Neuroimaging typically demonstrates multifocal white matter lesions, often with contrast enhancement and occasionally with a pseudotumoral appearance, which may lead to diagnostic confusion. In addition to ocular and neurological features, systemic involvement is common and may include renal dysfunction with proteinuria, hepatic abnormalities, such as elevated transaminases and nodular regenerative hyperplasia, gastrointestinal complications, including bleeding or ischemia, and hematological findings, such as anemia.
Diagnosis
The diagnosis of RVCL-S is based on integrating clinical, radiological, and genetic findings. A detailed family history may reveal an autosomal dominant pattern of similar symptoms. Characteristic features include the combination of retinal vasculopathy, cerebral white matter disease, and evidence of systemic involvement. Magnetic resonance imaging of the brain typically shows multifocal white matter lesions, often with contrast enhancement, while ophthalmologic examination reveals retinal vascular abnormalities. Laboratory investigations may indicate renal or hepatic dysfunction but are generally nonspecific.
Definitive diagnosis requires genetic confirmation of a pathogenic mutation in the TREX1 gene.
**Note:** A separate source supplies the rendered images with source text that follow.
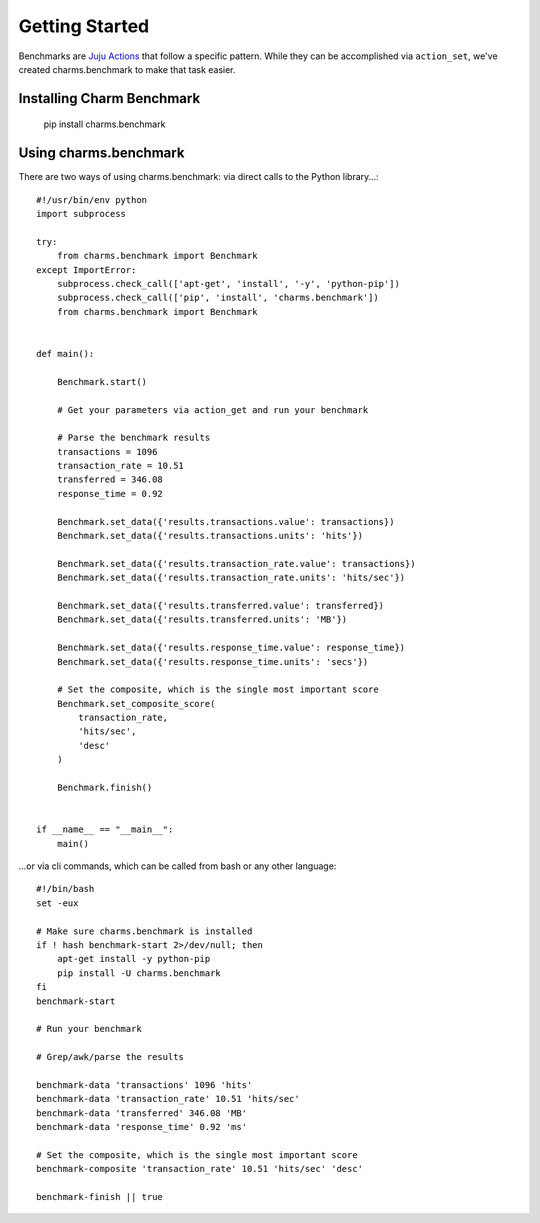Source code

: Getting Started
===============

Benchmarks are `Juju Actions <https://jujucharms.com/docs/stable/actions>`_ that follow a specific pattern. While they can be accomplished via ``action_set``, we've created charms.benchmark to make that task easier.

Installing Charm Benchmark
--------------------------

    pip install charms.benchmark


Using charms.benchmark
----------------------

There are two ways of using charms.benchmark: via direct calls to the Python library...:

::

    #!/usr/bin/env python
    import subprocess

    try:
        from charms.benchmark import Benchmark
    except ImportError:
        subprocess.check_call(['apt-get', 'install', '-y', 'python-pip'])
        subprocess.check_call(['pip', 'install', 'charms.benchmark'])
        from charms.benchmark import Benchmark


    def main():

        Benchmark.start()

        # Get your parameters via action_get and run your benchmark

        # Parse the benchmark results
        transactions = 1096
        transaction_rate = 10.51
        transferred = 346.08
        response_time = 0.92

        Benchmark.set_data({'results.transactions.value': transactions})
        Benchmark.set_data({'results.transactions.units': 'hits'})

        Benchmark.set_data({'results.transaction_rate.value': transactions})
        Benchmark.set_data({'results.transaction_rate.units': 'hits/sec'})

        Benchmark.set_data({'results.transferred.value': transferred})
        Benchmark.set_data({'results.transferred.units': 'MB'})

        Benchmark.set_data({'results.response_time.value': response_time})
        Benchmark.set_data({'results.response_time.units': 'secs'})

        # Set the composite, which is the single most important score
        Benchmark.set_composite_score(
            transaction_rate,
            'hits/sec',
            'desc'
        )

        Benchmark.finish()


    if __name__ == "__main__":
        main()

...or via cli commands, which can be called from bash or any other language:

::

    #!/bin/bash
    set -eux

    # Make sure charms.benchmark is installed
    if ! hash benchmark-start 2>/dev/null; then
        apt-get install -y python-pip
        pip install -U charms.benchmark
    fi
    benchmark-start

    # Run your benchmark

    # Grep/awk/parse the results

    benchmark-data 'transactions' 1096 'hits'
    benchmark-data 'transaction_rate' 10.51 'hits/sec'
    benchmark-data 'transferred' 346.08 'MB'
    benchmark-data 'response_time' 0.92 'ms'

    # Set the composite, which is the single most important score
    benchmark-composite 'transaction_rate' 10.51 'hits/sec' 'desc'

    benchmark-finish || true
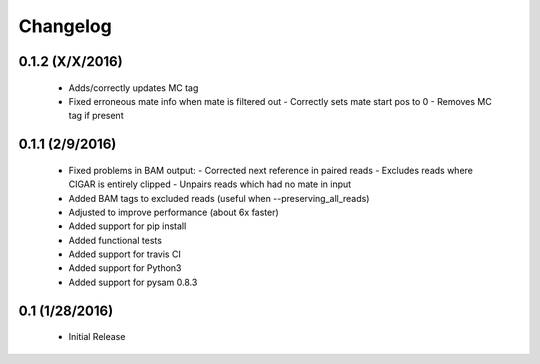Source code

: Changelog
=========

0.1.2 (X/X/2016)
-----------------
 - Adds/correctly updates MC tag
 - Fixed erroneous mate info when mate is filtered out
   - Correctly sets mate start pos to 0
   - Removes MC tag if present


0.1.1 (2/9/2016)
-----------------
 - Fixed problems in BAM output:
   - Corrected next reference in paired reads
   - Excludes reads where CIGAR is entirely clipped
   - Unpairs reads which had no mate in input
 - Added BAM tags to excluded reads (useful when --preserving_all_reads)
 - Adjusted to improve performance (about 6x faster)
 - Added support for pip install
 - Added functional tests
 - Added support for travis CI
 - Added support for Python3
 - Added support for pysam 0.8.3

0.1 (1/28/2016)
--------------
 - Initial Release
The differential diagnosis is broad and includes primary central nervous system vasculitis, multiple sclerosis, CADASIL, Susac syndrome, and neoplastic processes.
Treatment
There is currently no curative or disease-modifying treatment for RVCL-S. Management is primarily supportive and requires a multidisciplinary approach. Ophthalmologic follow-up is essential for monitoring and managing retinal complications, while neurological symptoms are treated symptomatically. Renal and hepatic involvement should be managed according to standard clinical guidelines. Seizures, if present, are treated with antiepileptic medications. Importantly, immunosuppressive therapies have generally proven ineffective, as the disease is not primarily driven by inflammation. Experimental therapeutic approaches are under investigation, but no targeted treatments have yet been established.
Prognosis
RVCL-S is a progressive and ultimately life-limiting disorder. Patients experience a gradual accumulation of neurological deficits, worsening visual impairment, and increasing systemic involvement over time. The disease course varies but is generally characterized by steady deterioration. Median survival is estimated to be approximately 10 to 20 years after symptom onset, with death often resulting from neurological decline or complications related to multiorgan involvement.